2023-10-13T15:09:53.623236Z 1 [Note] [MY-013252] [InnoDB] Using undo tablespace './undo_001'.
2023-10-13T15:09:53.623278Z 1 [Note] [MY-012902] [InnoDB] Undo tablespace number 2 was being truncated when mysqld quit.
2023-10-13T15:09:53.624579Z 1 [Note] [MY-013252] [InnoDB] Using undo tablespace './undo_002'.
2023-10-13T15:09:53.624817Z 1 [Note] [MY-013040] [InnoDB] Will create 2 new undo tablespaces.
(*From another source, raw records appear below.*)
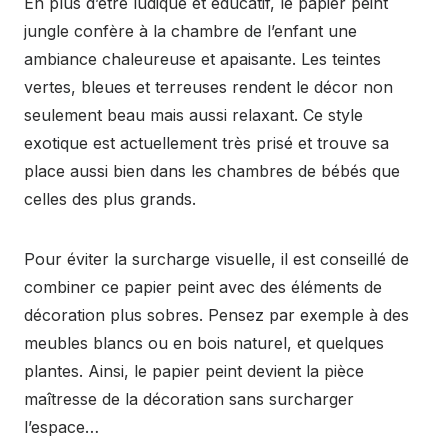
En plus d’être ludique et éducatif, le papier peint
jungle confère à la chambre de l’enfant une
ambiance chaleureuse et apaisante. Les teintes
vertes, bleues et terreuses rendent le décor non
seulement beau mais aussi relaxant. Ce style
exotique est actuellement très prisé et trouve sa
place aussi bien dans les chambres de bébés que
celles des plus grands.
Pour éviter la surcharge visuelle, il est conseillé de
combiner ce papier peint avec des éléments de
décoration plus sobres. Pensez par exemple à des
meubles blancs ou en bois naturel, et quelques
plantes. Ainsi, le papier peint devient la pièce
maîtresse de la décoration sans surcharger
l’espace…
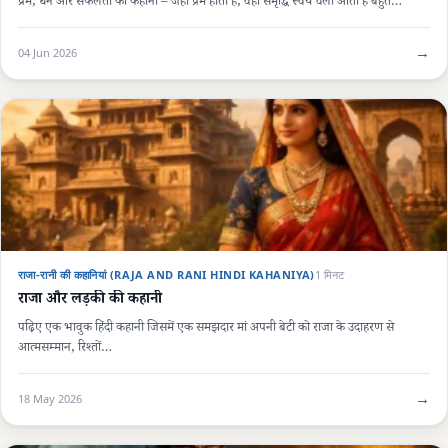
प्रेम, धन और सफलता की कहानी – जहाँ प्रेम होता है, वहाँ समृद्धि स्वयं चली आती है बहुत…
→
04 Jun 2026
राजा-रानी की कहानियां (RAJA AND RANI HINDI KAHANIYA)
1 मिनट
राजा और लड़की की कहानी
पढ़िए एक भावुक हिंदी कहानी जिसमें एक समझदार मां अपनी बेटी को राजा के उदाहरण से
आत्मसम्मान, रिश्तों…
→
18 May 2026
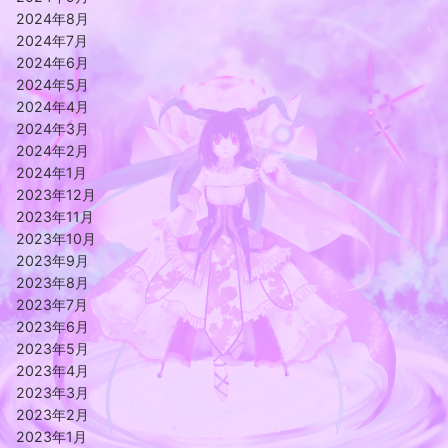
2024年8月
2024年7月
2024年6月
2024年5月
2024年4月
2024年3月
2024年2月
2024年1月
2023年12月
2023年11月
2023年10月
2023年9月
2023年8月
2023年7月
2023年6月
2023年5月
2023年4月
2023年3月
2023年2月
2023年1月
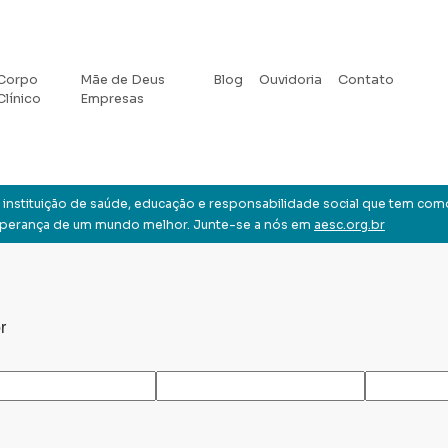
Corpo
Mãe de Deus
Blog
Ouvidoria
Contato
Clínico
Empresas
instituição de saúde, educação e responsabilidade social que tem com
sperança de um mundo melhor. Junte-se a nós em
aesc.org.br
r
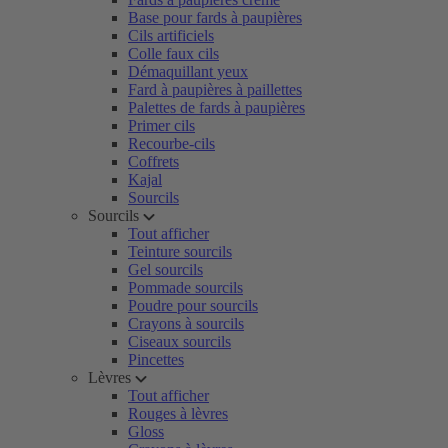
Base pour fards à paupières
Cils artificiels
Colle faux cils
Démaquillant yeux
Fard à paupières à paillettes
Palettes de fards à paupières
Primer cils
Recourbe-cils
Coffrets
Kajal
Sourcils
Sourcils
Tout afficher
Teinture sourcils
Gel sourcils
Pommade sourcils
Poudre pour sourcils
Crayons à sourcils
Ciseaux sourcils
Pincettes
Lèvres
Tout afficher
Rouges à lèvres
Gloss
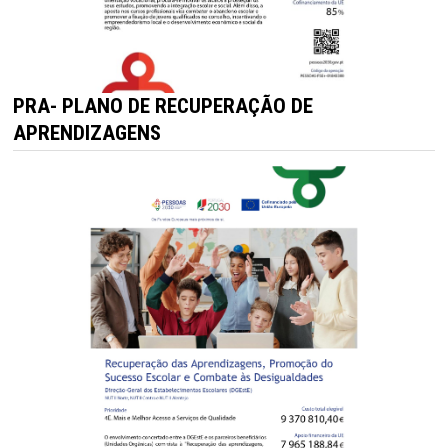
PRA- PLANO DE RECUPERAÇÃO DE
APRENDIZAGENS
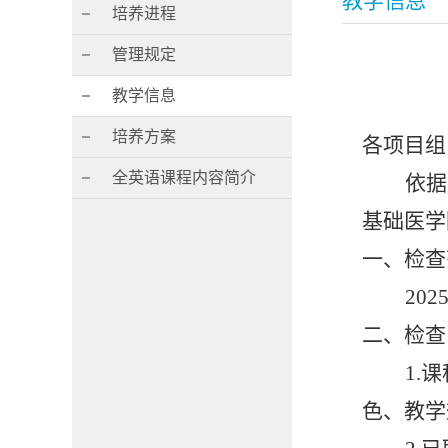
教学信息
培养进程
管理规定
教学信息
培养方案
各项目组
全英语课程内容简介
依据
基础
医学
一、
检查
202
二、
检查
1.
课
色、教学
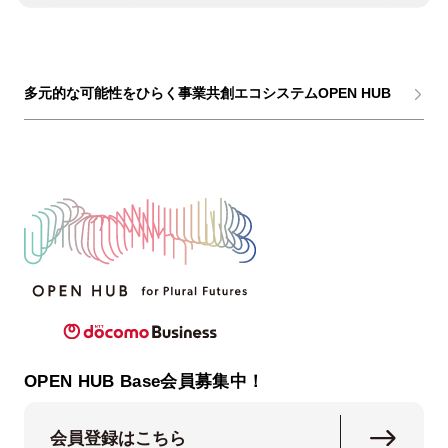
多元的な可能性をひらく事業共創エコシステムOPEN HUB
OPEN HUB Base会員募集中！
会員登録はこちら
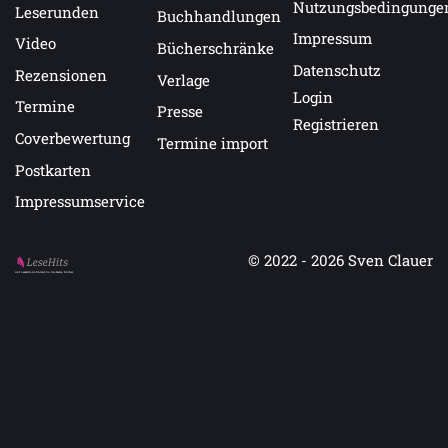
Nutzungsbedingunge
Leserunden
Buchhandlungen
Impressum
Video
Bücherschränke
Datenschutz
Rezensionen
Verlage
Login
Termine
Presse
Registrieren
Coverbewertung
Termine import
Postkarten
Impressumservice
© 2022 - 2026
Sven Clauer
Auf LeseHits.de findest Du die besten Bücher.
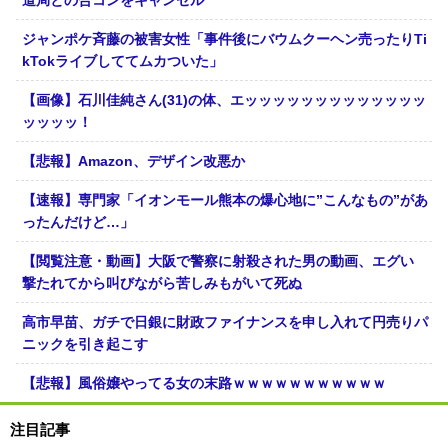
道局との合コンをキャンセル
ジャンポケ斉藤の被害女性「事件後にバウムクーヘン売ったりTi
kTokライブしててムカついた」
【画像】石川佳純さん(31)の体、エッッッッッッッッッッッッッ
ッッッッ！
【悲報】Amazon、デザイン改悪か
【速報】専門家「イオンモール熊本の爆心地に”こんなもの”があ
ったんだけど…」
【閲覧注意・動画】大阪で警察に射殺された男の動画、エグい
撃たれてから叫びながら苦しみもがいて死ぬ
高市早苗、ガチで日銀に財政ファイナンスを申し入れて円売りパ
ニックを引き起こす
【悲報】風俗嬢やってる女の末路ｗｗｗｗｗｗｗｗｗｗｗ
注目記事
2023-10-13T15:09:53.624858Z 1 [Note] [MY-012915] [InnoDB] Created 2 undo tablespaces.
...
2023-10-13T15:09:53.862703Z 1 [Note] [MY-012904] [InnoDB] Reconstructing undo tablespace number 1.
2023-10-13T15:09:53.865381Z 1 [Note] [MY-012896] [InnoDB] Creating UNDO Tablespace ./undo_001
2023-10-13T15:09:53.865401Z 1 [Note] [MY-012897] [InnoDB] Setting file ./undo_001 size to 16 MB
2023-10-13T15:09:53.865409Z 1 [Note] [MY-012898] [InnoDB] Physically writing the file full
2023-10-13T15:09:53.897512Z 1 [Note] [MY-013018] [InnoDB] Created 128 and tracked 128 new rollback segment(s) in undo tablespace number 1. 128 are now active.
2023-10-13T15:09:54.144964Z 1 [Note] [MY-012904] [InnoDB] Reconstructing undo tablespace number 2.
2023-10-13T15:09:54.147574Z 1 [Note] [MY-012896] [InnoDB] Creating UNDO Tablespace ./undo_002
2023-10-13T15:09:54.147604Z 1 [Note] [MY-012897] [InnoDB] Setting file ./undo_002 size to 16 MB
2023-10-13T15:09:54.147612Z 1 [Note] [MY-012898] [InnoDB] Physically writing the file full
2023-10-13T15:09:54.175132Z 1 [Note] [MY-013018] [InnoDB] Created 128 and tracked 128 new rollback segment(s) in undo tablespace number 2. 128 are now active.
This issue can trigger clone plugin failure later, as reported in https://bugs.mysql.com/bug.php?id=112714
Suggested fix:
The super_read_only setting should not prevent the replica from doing implicit undo log truncations.